Working data:
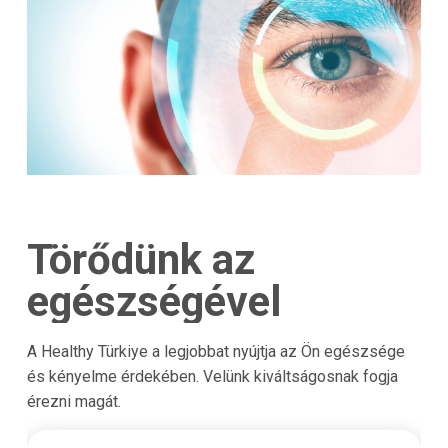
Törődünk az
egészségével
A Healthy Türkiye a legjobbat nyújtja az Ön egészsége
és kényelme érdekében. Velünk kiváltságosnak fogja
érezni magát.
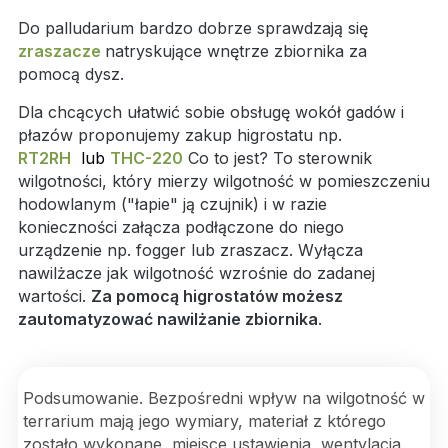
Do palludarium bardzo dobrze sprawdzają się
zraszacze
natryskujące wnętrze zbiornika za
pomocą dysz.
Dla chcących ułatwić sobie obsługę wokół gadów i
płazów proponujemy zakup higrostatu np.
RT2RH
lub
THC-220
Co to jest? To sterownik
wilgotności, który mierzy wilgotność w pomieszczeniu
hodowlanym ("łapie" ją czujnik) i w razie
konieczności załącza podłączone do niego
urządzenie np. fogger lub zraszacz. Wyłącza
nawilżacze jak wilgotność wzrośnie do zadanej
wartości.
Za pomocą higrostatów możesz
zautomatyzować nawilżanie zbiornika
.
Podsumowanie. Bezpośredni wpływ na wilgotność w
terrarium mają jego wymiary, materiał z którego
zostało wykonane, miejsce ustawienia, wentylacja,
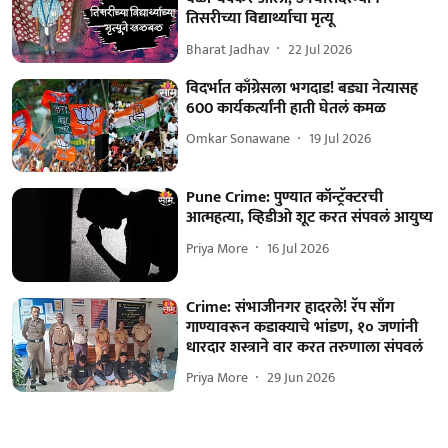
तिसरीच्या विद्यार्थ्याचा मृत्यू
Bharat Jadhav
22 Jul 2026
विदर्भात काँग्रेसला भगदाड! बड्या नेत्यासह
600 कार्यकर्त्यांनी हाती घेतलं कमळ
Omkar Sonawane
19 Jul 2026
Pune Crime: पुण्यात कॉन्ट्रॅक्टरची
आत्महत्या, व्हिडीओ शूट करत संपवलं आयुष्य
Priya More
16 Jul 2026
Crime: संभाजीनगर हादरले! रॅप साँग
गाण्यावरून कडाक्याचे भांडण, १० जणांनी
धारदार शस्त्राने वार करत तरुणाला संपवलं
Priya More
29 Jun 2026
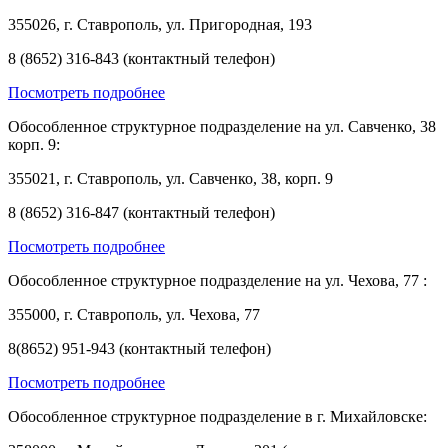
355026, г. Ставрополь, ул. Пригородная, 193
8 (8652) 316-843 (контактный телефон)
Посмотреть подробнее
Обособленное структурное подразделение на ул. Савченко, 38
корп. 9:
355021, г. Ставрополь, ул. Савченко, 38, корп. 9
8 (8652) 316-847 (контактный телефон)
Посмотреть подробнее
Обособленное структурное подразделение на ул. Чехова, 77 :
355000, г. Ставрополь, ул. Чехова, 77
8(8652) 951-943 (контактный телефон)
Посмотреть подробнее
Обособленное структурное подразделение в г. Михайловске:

What this task involves: Return every line of the records above that contains the word "подразделение".

Solution:
Обособленное структурное подразделение на ул. Савченко, 38
Обособленное структурное подразделение на ул. Чехова, 77 :
Обособленное структурное подразделение в г. Михайловске:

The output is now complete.